From October 1991 through July 1992, the 25th Signal Battalion was responsible for supporting most of the XVIII Airborne Corps' communications missions while the other three battalions within the brigade underwent Mobile Subscriber Equipment (MSE) fielding. In March 1992, the 514th Signal Company was attached to the 25th Signal Battalion. In August 1992, the battalion was called upon to deploy to southern Florida to aid in the recovery of the area after the destruction caused by Hurricane Andrew. The battalion provided key command and control communications to units assisting in the restoration of the area. It also provided soldiers to help with cleanup efforts and other humanitarian actions.

On 16 March 1993, the battalion received a notification to inactivate with an effective date of 16 October 1993. Elements of the 25th Signal Battalion and 514th Signal Company remained after the inactivation and were reassigned to the 327th Signal Battalion under a new organizational concept supporting force protection warfare. Bravo Company of the 25th Signal Battalion was reflagged as Delta Company 327th.

On 1 September 2003, the 25th Signal Battalion reactivated in Qatar at As Saliyah, near Doha. The Brigade Commander, Colonel John M. Blaine III presented the colors to Lieutenant Colonel Leith A. Benedict to reactivate the battalion in the midst of Operation Iraqi Freedom and Operation Enduring Freedom. On 16 October 2003, the battalion was officially activated by Headquarters Department of the Army, Permanent Orders Number 180-7. The mission of the Battalion is to maintain a combat-ready, forward stationed Signal Battalion tasked to install, operate, maintain, protect strategic sustaining bases and tactical C4I systems in support of USCENTCOM combatant and non-combatant forces, coalition allies and other US government agencies. Upon activation, the battalion assumed command of the 580th and 550th Signal companies from the 54th Signal Battalion stationed at Camp Doha, Kuwait.

In 2021 the 25th Signal Battalion completed its deployment to Afghanistan as the primary source of signal support for Operation Freedom's Sentinel (OFS) and Resolute Support (RS).

== Subordinate units ==
- HHD Signal Company
- USANEC-QATAR
- 518th TIN Signal Company - Deactivated
- 550TH Signal Company - Deactivated
- 580th Signal Company - Deactivated
- 278th Signal Company - Deactivated

== Lineage ==
Constituted 3 February 1944 in the Army of the United States as the 25th Signal Construction Battalion.

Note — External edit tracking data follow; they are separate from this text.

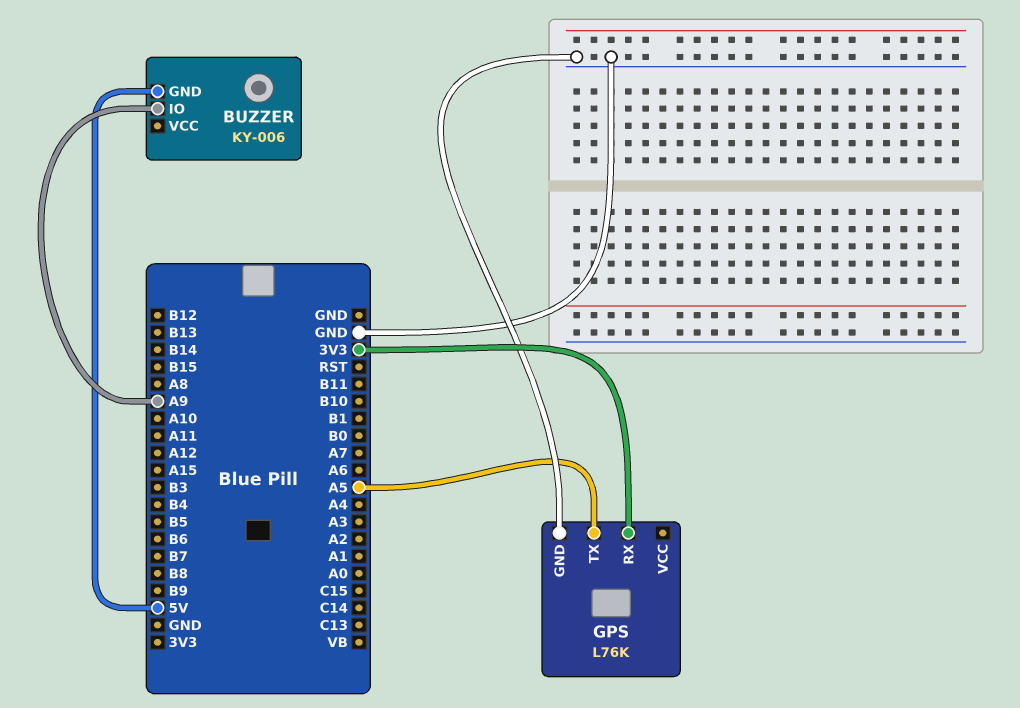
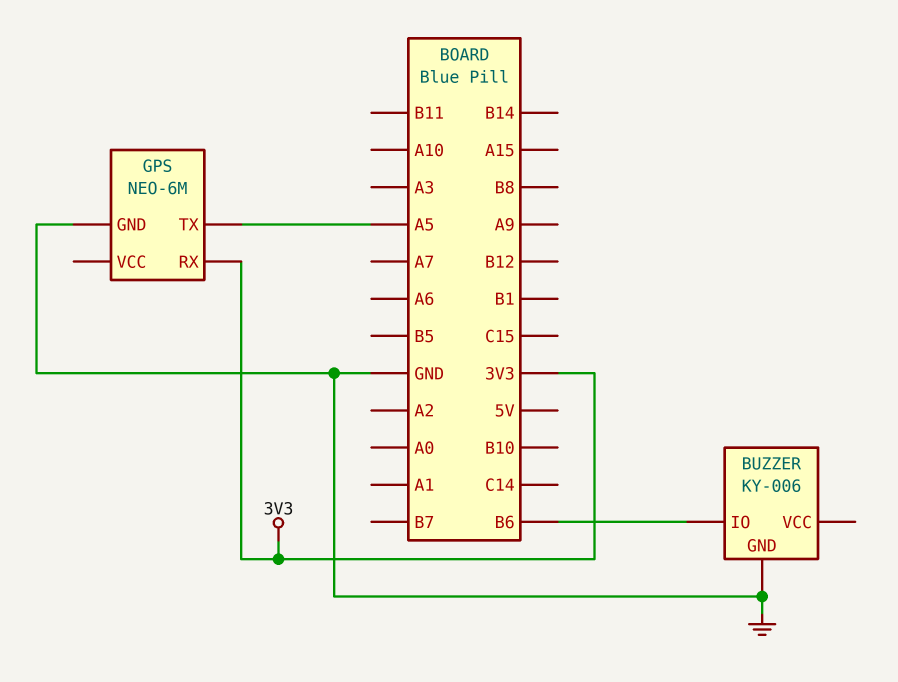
BUZZER pin GND: 5V -> GND
BUZZER pin IO: A9 -> B6
GPS: L76K -> NEO-6M

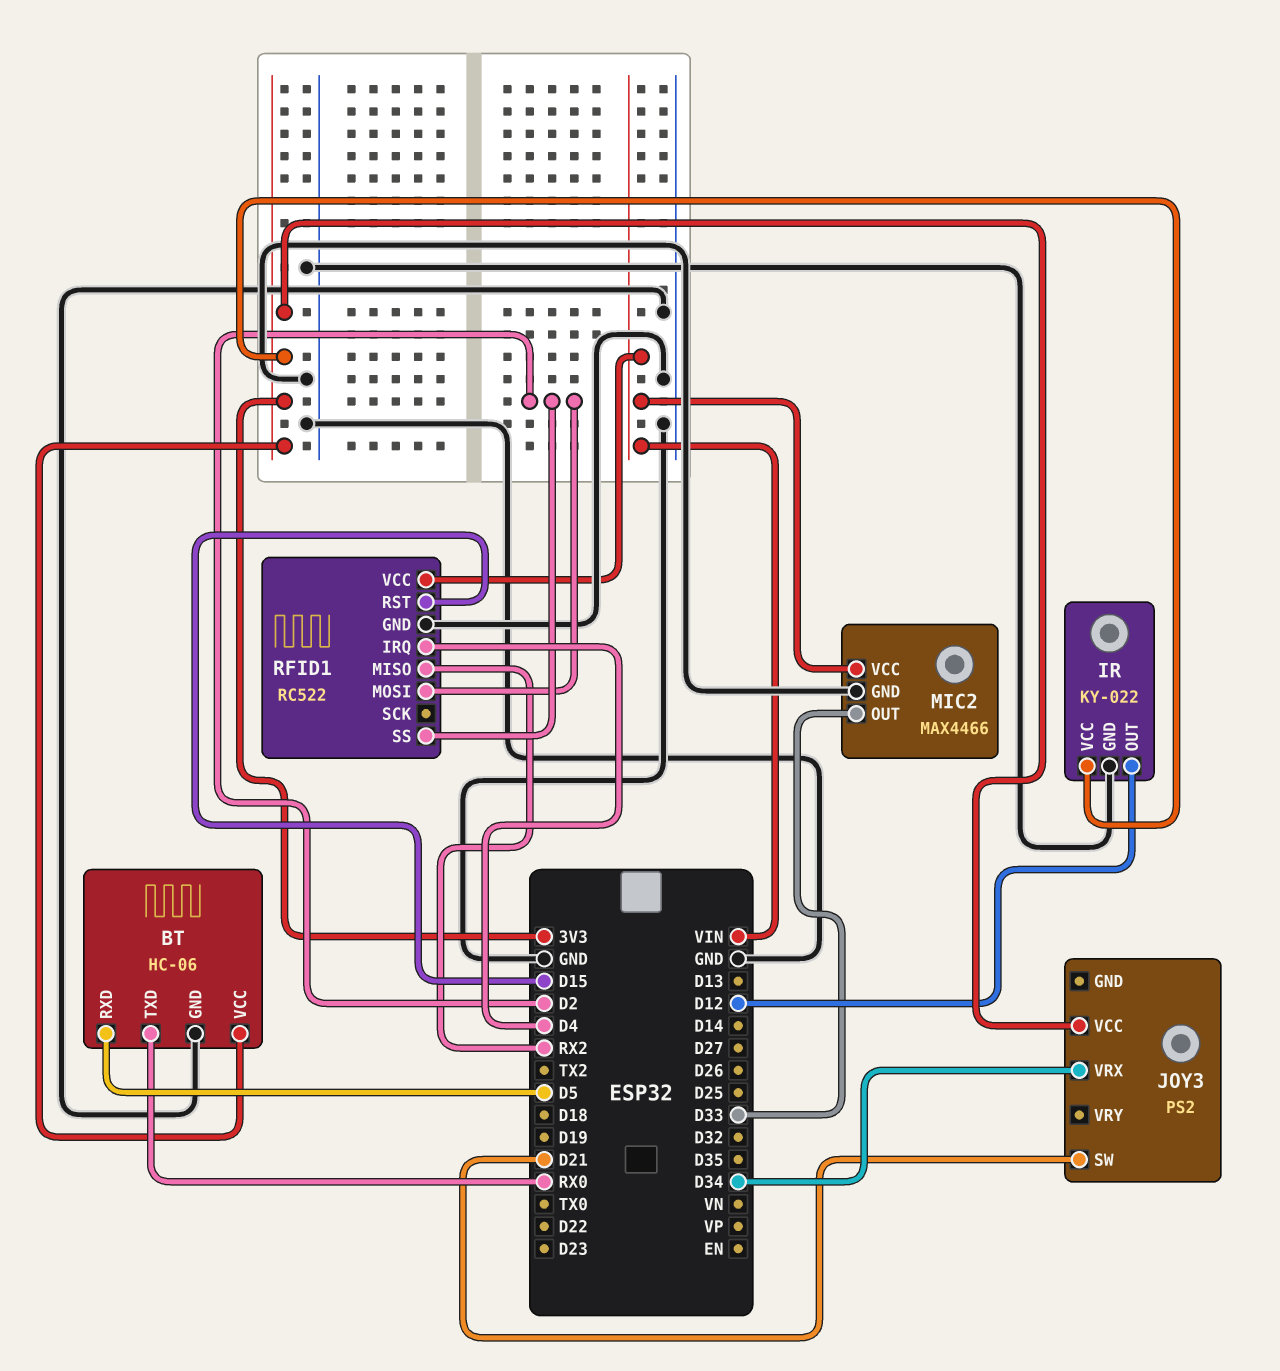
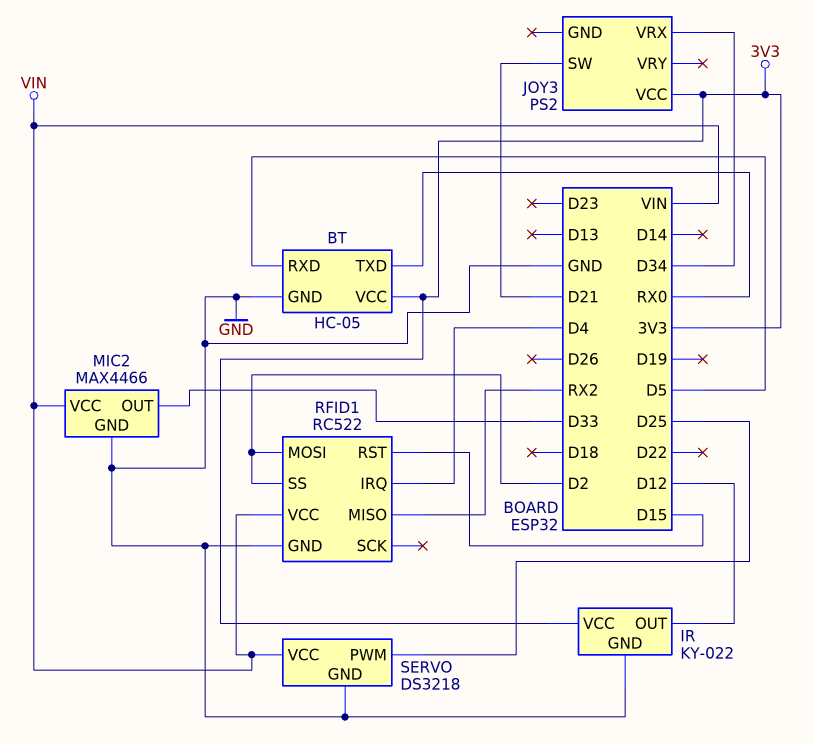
BT: HC-06 -> HC-05
SERVO: none -> DS3218
SERVO pin GND: none -> GND
SERVO pin PWM: none -> D25
SERVO pin VCC: none -> VIN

Activated 14 April 1944 at Camp Forrest, Tennessee, as the 25th Signal Light Construction Battalion.

Reorganized and redesignated 26 June 1944 as the 25th Signal Heavy Construction Battalion.

Inactivated 6 April 1946 in Japan.

Redesignated 20 November 1951 as the 25th Signal Construction Battalion and allotted to the Regular Army.

Activated 1 December 1951 at Camp Edwards, Massachusetts.

Reorganized and redesignated 20 October 1953 as the 25th Signal Battalion.

Inactivated 1 October 1968 in Germany.

Activated 18 January 1971 at Fort Bragg, North Carolina.

Inactivated 15 October 1993 at Fort Bragg, North Carolina.

Headquarters and Headquarters Detachment activated 16 October 2003 in Qatar.

== Campaign participation credit ==
World War II: Rhineland; Central Europe; Asiatic-Pacific Theater, Streamer without inscription.

Southwest Asia: Defense of Saudi Arabia; Liberation and Defense of Kuwait.

War on Terrorism: Global war on terrorism.

== Decorations ==
- Meritorious Unit Commendation (Army) for SOUTHWEST ASIA 1990–1991.
- Meritorious Unit Commendation (Army), Streamer embroidered SOUTHWEST ASIA 2004–2005.